In his younger days he had been to sea, and came home as the mate of a large ship when he was twenty-two. His prospects in the commercial marine were very promising; but his brother, believing he had peculiar talent for the occupation in which he was himself engaged, induced him to go into the business as his partner. He had been a success; but men do not live as he did, depriving himself of rest or recreation, without suffering for it. His health broke down.

Confident that a voyage at sea would build him up, he applied to Captain Ringgold for any place he could offer him. Only the position of quartermaster was available. He was glad to obtain this on board of such a steamer. He had told his story, and the commander needed just such a person. Mrs. Belgrave had married for her second husband a man who had proved to be a robber and a villain. Her son Louis had discovered his character long before she did, and, after fighting a long and severe battle, had driven him away, recovering a large sum of money he had purloined.

Captain Ringgold ascertained in Bermuda that the villain had another wife in England. He promoted his quartermaster to the position of third officer, and set him at work as a detective on the case. The recreant husband had inherited a fortune in Bermuda, had purchased a steam-yacht, and was still struggling to recover the wife who had discarded him, believing the "Missing Million" was behind her.

The deserted English wife had been sent for by her uncle, who had become a large sugar planter in Cuba. Sharp found her; and her relative had died but a short time before, leaving her a large fortune. The wretch who had abandoned her was arrested for his crimes, and sent back to New York, and was soon serving a long sentence at Sing Sing. He had been obliged to leave his steam-yacht, and it had been awarded to his wife.

By the influence of Captain Ringgold, Penn Sharp had been appointed captain of her; and he had sailed for New York, and then for England, in her. The lady was still on the sunny side of forty, and Sharp had married her. After this happy event, they had sailed for the Mediterranean; and the commander and passengers of the Guardian-Mother had met them at Gibraltar. How Captain Penn Sharp happened to be in command of the Blanche was a mystery to Captain Ringgold, though it was possible that the million or more of Mrs. Penn Sharp enabled her to support such a steam-yacht.

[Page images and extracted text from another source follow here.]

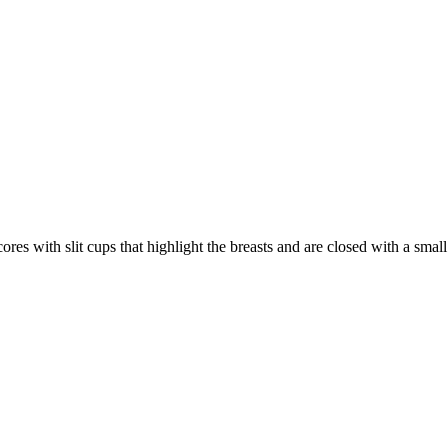
res with slit cups that highlight the breasts and are closed with a small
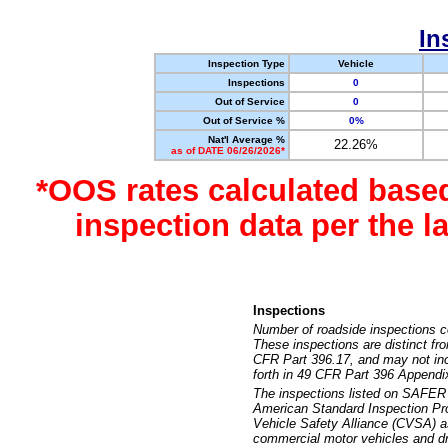
In
Inspection Type
Vehicle
Inspections
0
Out of Service
0
Out of Service %
0%
Nat'l Average %
22.26%
as of DATE 06/26/2026*
*OOS rates calculated base
inspection data per the 
Inspections
Number of roadside inspections c
These inspections are distinct fr
CFR Part 396.17, and may not incl
forth in 49 CFR Part 396 Appendi
The inspections listed on SAFER 
American Standard Inspection Pr
Vehicle Safety Alliance (CVSA) as
commercial motor vehicles and dr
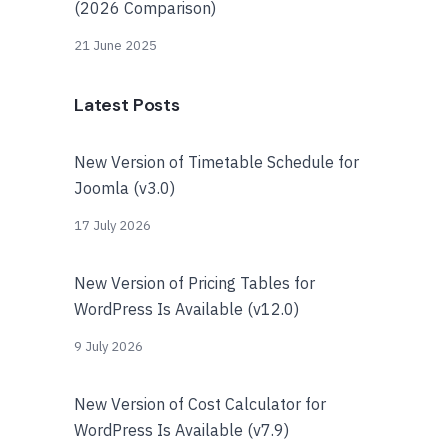
(2026 Comparison)
21 June 2025
Latest Posts
New Version of Timetable Schedule for
Joomla (v3.0)
17 July 2026
New Version of Pricing Tables for
WordPress Is Available (v12.0)
9 July 2026
New Version of Cost Calculator for
WordPress Is Available (v7.9)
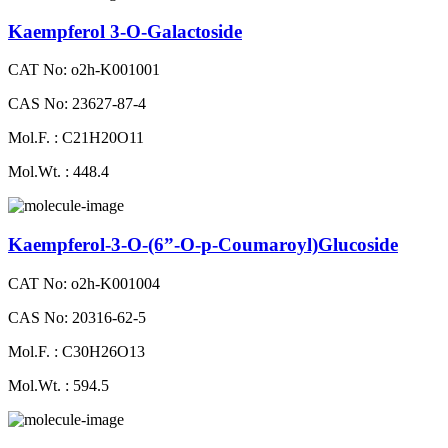
Kaempferol 3-O-Galactoside
CAT No: o2h-K001001
CAS No: 23627-87-4
Mol.F. : C21H20O11
Mol.Wt. : 448.4
Kaempferol-3-O-(6”-O-p-Coumaroyl)Glucoside
CAT No: o2h-K001004
CAS No: 20316-62-5
Mol.F. : C30H26O13
Mol.Wt. : 594.5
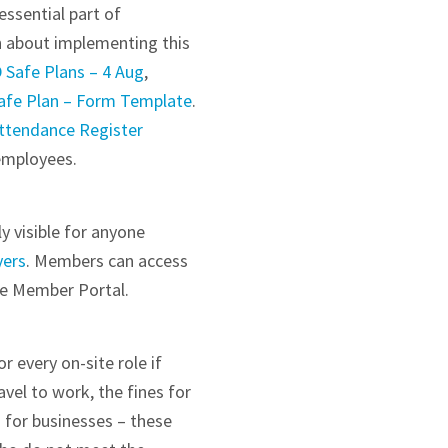
essential part of
n about implementing this
 Safe Plans – 4 Aug
,
Safe Plan – Form Template
.
ttendance Register
 employees.
y visible for anyone
yers
. Members can access
he Member Portal.
 every on-site role if
vel to work, the fines for
 for businesses – these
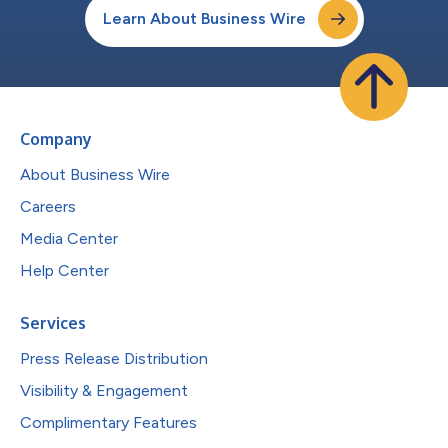
Learn About Business Wire
Company
About Business Wire
Careers
Media Center
Help Center
Services
Press Release Distribution
Visibility & Engagement
Complimentary Features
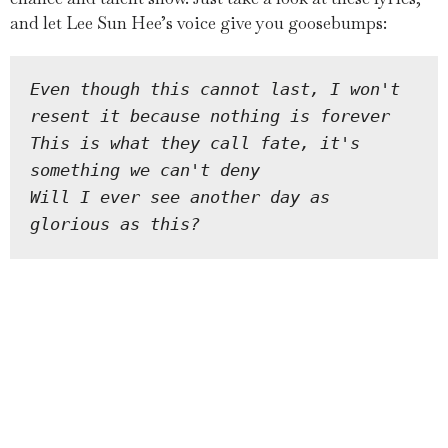
and let Lee Sun Hee’s voice give you goosebumps:
Even though this cannot last, I won't 
resent it because nothing is forever
This is what they call fate, it's 
something we can't deny
Will I ever see another day as 
glorious as this?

It seemed as though Captain Sharp would never release the hand of the commander of the Guardian-Mother, who had not only been a good friend to him in every sense of the word, but he had unintentionally put him in the way of achieving the remarkably good fortune which had now crowned his life.

"I don't know what to make of this, Captain Sharp," said he of the Guardian-Mother. "Are you in command of this fine steamer?"

"Without a ghost of a doubt I am," replied he of the Blanche, with a renewed pressure of the hand.